Severity normalization. Every source uses a severity field but with inconsistent casing. The pipeline uppercases it and enforces CRITICAL / HIGH / MEDIUM / LOW / INFO across the board.
source_tool tagging. Every document gets source_tool: loghound | netsentinel | honeynet | threatpulse. A single Kibana data view (bluestack-*) can then split or filter by origin without separate dashboards per tool.
MITRE ATT&CK enrichment. Known event_type values are mapped to technique IDs directly in the pipeline filter. NetSentinel's port_scan becomes T1046 / discovery. arp_spoof becomes T1557.002 / credential-access. HoneyNet's credential_attempt maps to T1110. And so on. LogHound passes its own mitre_technique field straight through.
ECS-aligned field aliases. source.ip, destination.address, mitre.technique_id, and mitre.tactic are written as ECS-style nested fields so cross-source dashboards get correct IP and date field types out of the shared index template rather than defaulting to keyword.
LogHound flattening. LogHound emits a wrapped report with a findings[] array. The pipeline splits it so each finding becomes its own document — otherwise a single scan would appear as one giant blob in Discover.

A setup script handles the full stand-up idempotently: compose up, install the index template, create Kibana data views. A separate sample-data script ships one payload per source through Logstash so you can verify the whole pipeline in under a minute.

Capabilities

Four independent Logstash pipelines — one per tool, isolated TCP ports (5001–5004), no shared parse state
Shared index template — enforces ip, date, and keyword field types across all four indices so aggregations and IP range queries work correctly
MITRE ATT&CK heatmap-ready — mitre.tactic × mitre.technique_id fields on every enriched event
Auto-created Kibana data views — open Discover and start querying immediately, no manual index pattern setup
Laptop-sized defaults — single-node Elasticsearch with 1 GB JVM heap; all ports bound to loopback only, nothing exposed to the LAN
Filebeat sidecar path — for continuous ingestion from live log files instead of piping with nc
Sample payloads — one realistic event per source bundled in examples/, enough to verify every pipeline stage

Tech & Tools

Layer	What's used
Ingestion	Logstash 8.x, TCP input, `json_lines` codec
Storage	Elasticsearch 8.x, single-node, custom index template
Visualization	Kibana 8.x, data views API
Orchestration	Docker Compose, `.env`-driven port and heap config
Optional sidecar	Filebeat `inputs.d` for file-based ingestion
Enrichment model	MITRE ATT&CK (technique IDs baked into pipeline filters)
ECS compliance	Elastic Common Schema field aliases for IP and address fields

What I Learned

On pipeline design.

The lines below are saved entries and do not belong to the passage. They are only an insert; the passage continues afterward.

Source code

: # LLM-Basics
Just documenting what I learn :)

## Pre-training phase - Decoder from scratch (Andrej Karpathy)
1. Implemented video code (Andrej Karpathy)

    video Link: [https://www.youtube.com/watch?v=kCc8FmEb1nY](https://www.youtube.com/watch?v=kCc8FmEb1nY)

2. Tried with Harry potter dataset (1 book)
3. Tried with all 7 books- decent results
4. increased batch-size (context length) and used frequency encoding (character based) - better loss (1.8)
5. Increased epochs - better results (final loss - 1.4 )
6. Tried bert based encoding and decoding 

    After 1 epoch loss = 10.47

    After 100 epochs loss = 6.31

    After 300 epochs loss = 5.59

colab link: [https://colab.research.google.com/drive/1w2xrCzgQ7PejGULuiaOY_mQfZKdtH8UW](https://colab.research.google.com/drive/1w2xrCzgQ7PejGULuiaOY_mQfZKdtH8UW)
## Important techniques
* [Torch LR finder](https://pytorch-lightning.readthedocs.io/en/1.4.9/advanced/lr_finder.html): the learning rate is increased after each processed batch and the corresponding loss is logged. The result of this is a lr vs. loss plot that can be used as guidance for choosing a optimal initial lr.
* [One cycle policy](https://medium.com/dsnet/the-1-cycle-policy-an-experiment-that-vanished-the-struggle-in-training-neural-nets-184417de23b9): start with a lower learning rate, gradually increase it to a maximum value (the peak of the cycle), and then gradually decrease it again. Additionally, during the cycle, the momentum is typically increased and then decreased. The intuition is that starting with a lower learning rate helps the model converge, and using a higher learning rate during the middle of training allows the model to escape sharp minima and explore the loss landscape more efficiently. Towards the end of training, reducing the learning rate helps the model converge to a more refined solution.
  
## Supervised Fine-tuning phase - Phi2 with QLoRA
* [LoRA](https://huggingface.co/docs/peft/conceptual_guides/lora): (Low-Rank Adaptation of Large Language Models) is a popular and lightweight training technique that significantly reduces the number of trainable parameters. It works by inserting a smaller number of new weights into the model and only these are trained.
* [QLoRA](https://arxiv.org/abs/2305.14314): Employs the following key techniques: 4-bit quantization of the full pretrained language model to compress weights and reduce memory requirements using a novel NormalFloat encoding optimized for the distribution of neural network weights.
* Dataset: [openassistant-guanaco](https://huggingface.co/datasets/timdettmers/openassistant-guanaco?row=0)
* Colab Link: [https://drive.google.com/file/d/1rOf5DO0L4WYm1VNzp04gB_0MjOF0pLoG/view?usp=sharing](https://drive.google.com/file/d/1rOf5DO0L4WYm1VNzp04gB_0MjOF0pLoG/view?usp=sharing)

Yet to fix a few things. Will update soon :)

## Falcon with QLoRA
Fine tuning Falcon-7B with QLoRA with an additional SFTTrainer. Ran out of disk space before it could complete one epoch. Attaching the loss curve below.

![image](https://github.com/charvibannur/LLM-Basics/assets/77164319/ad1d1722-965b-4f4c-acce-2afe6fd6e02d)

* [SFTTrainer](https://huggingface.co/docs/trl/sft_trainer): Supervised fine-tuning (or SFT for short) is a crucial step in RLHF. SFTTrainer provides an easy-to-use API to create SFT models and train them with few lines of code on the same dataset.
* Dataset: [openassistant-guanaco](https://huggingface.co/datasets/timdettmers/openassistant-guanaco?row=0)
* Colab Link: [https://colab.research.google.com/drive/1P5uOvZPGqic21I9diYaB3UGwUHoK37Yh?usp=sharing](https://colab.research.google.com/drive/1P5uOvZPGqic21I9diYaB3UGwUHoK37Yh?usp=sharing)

Giving each source its own Logstash pipeline and port rather than routing everything through one input was the right call early. It made debugging parse failures straightforward — I could ship a bad payload to port 5003 and watch only that pipeline error without touching the others. The tradeoff is four config files to maintain, but the isolation is worth it.

On index templates vs. dynamic mapping. Elasticsearch's dynamic mapping would have guessed source_ip as a text field the first time it saw one, which breaks IP range queries and geolocation entirely. Writing a shared index template that pre-declares ip fields as ip type before any data arrives saved a lot of re-indexing headaches.

On MITRE enrichment in the pipeline vs. the app. I initially considered having each tool emit its own technique IDs. Centralizing the mapping in Logstash filter configs turned out to be cleaner — it keeps the detection tools focused on detection, and the ATT&CK taxonomy in one place that's easy to update without touching four separate codebases.

On ECS alignment. Using ECS-style nested fields (source.ip instead of source_ip) paid off immediately in Kibana. Several built-in lens visualizations and the Discover IP reputation lookup work on ECS fields by default — I didn't have to customize anything to get them to recognize the address fields.

On lab vs. production scope. BlueStack ships with auth disabled and TLS off intentionally — it's a lab kit, not a hardened deployment. Documenting that boundary clearly (loopback-only bindings, a HARDENING.md) was more useful than half-implementing security controls that would have made the lab harder to run without actually being production-ready.